The task: Write out the data word for word, taking care that no picture is carried over.

┌─ Data shown

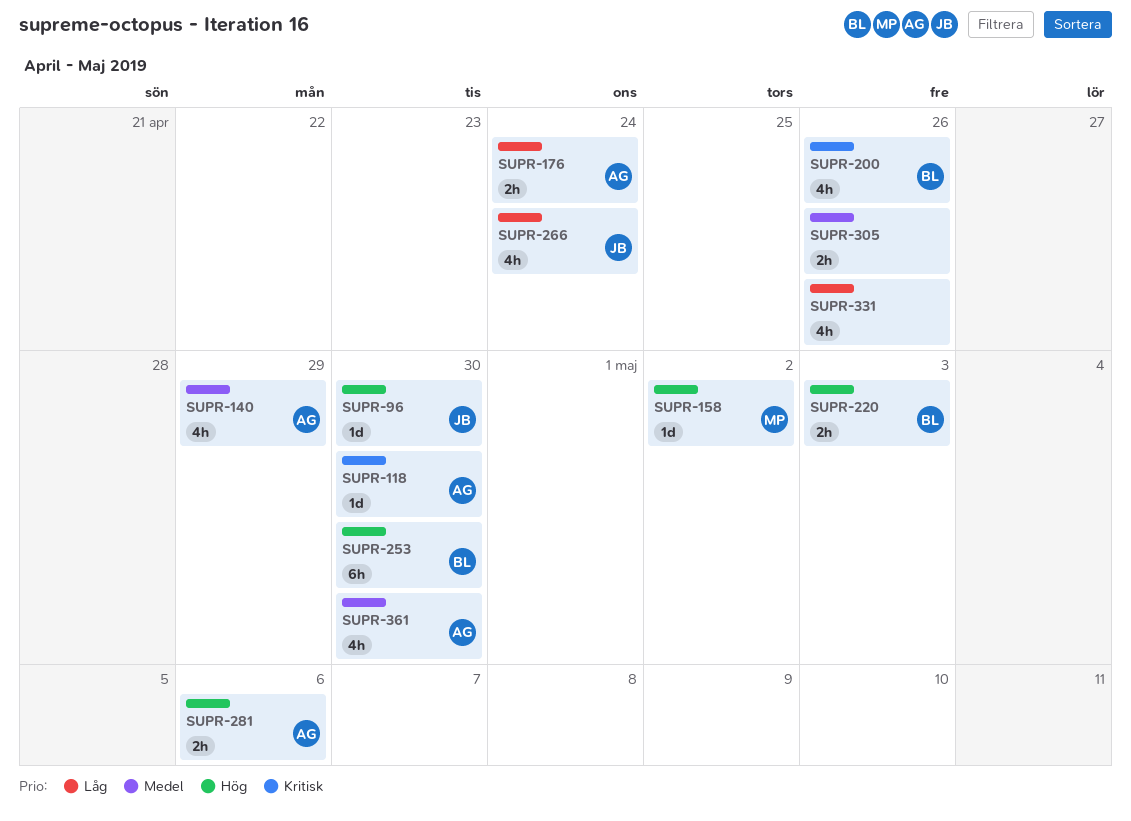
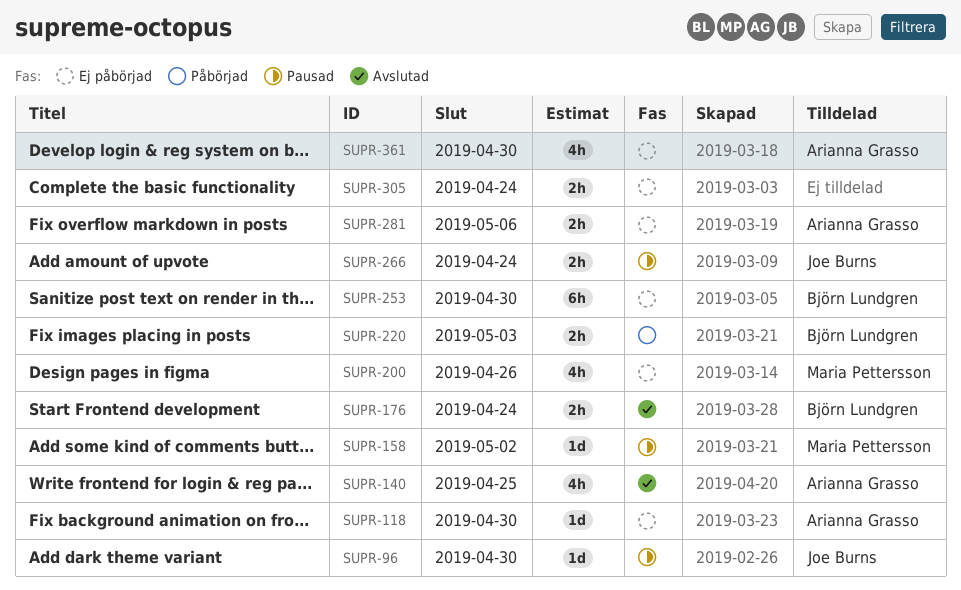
SUPR-140, due: Apr 29 -> Apr 25
SUPR-176, owner: Arianna Grasso -> Björn Lundgren
SUPR-200, owner: Björn Lundgren -> Maria Pettersson
SUPR-266, estimate: 4h -> 2h
SUPR-305, due: Apr 26 -> Apr 24
SUPR-331: present -> none

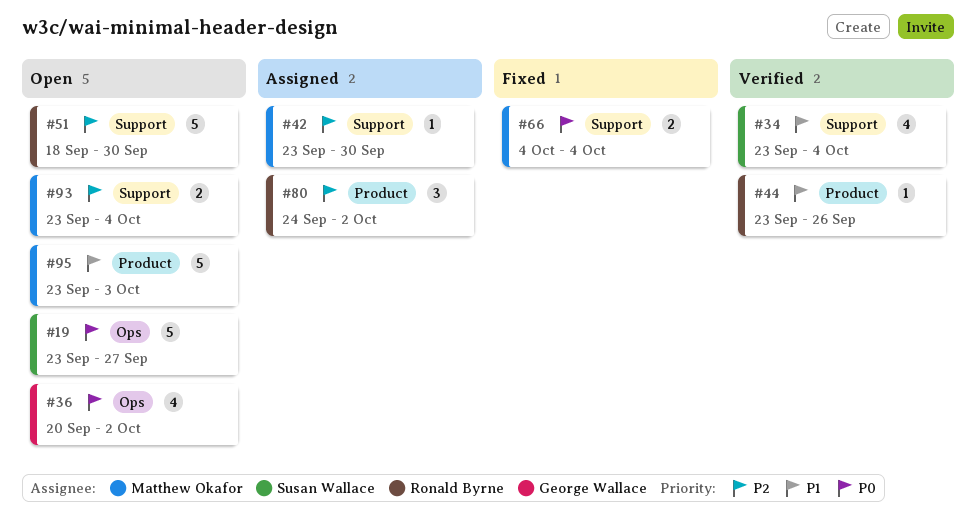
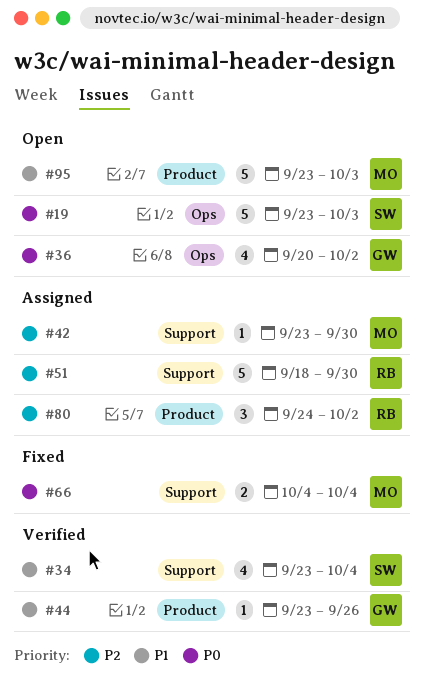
#19, due: Sep 27 -> Oct 3
#44, owner: Ronald Byrne -> George Wallace
#51, status: Open -> Assigned
#93: present -> none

└─

Result of the exercise:
SUPR-140, due: Apr 29 -> Apr 25
SUPR-176, owner: Arianna Grasso -> Björn Lundgren
SUPR-200, owner: Björn Lundgren -> Maria Pettersson
SUPR-266, estimate: 4h -> 2h
SUPR-305, due: Apr 26 -> Apr 24
SUPR-331: present -> none

#19, due: Sep 27 -> Oct 3
#44, owner: Ronald Byrne -> George Wallace
#51, status: Open -> Assigned
#93: present -> none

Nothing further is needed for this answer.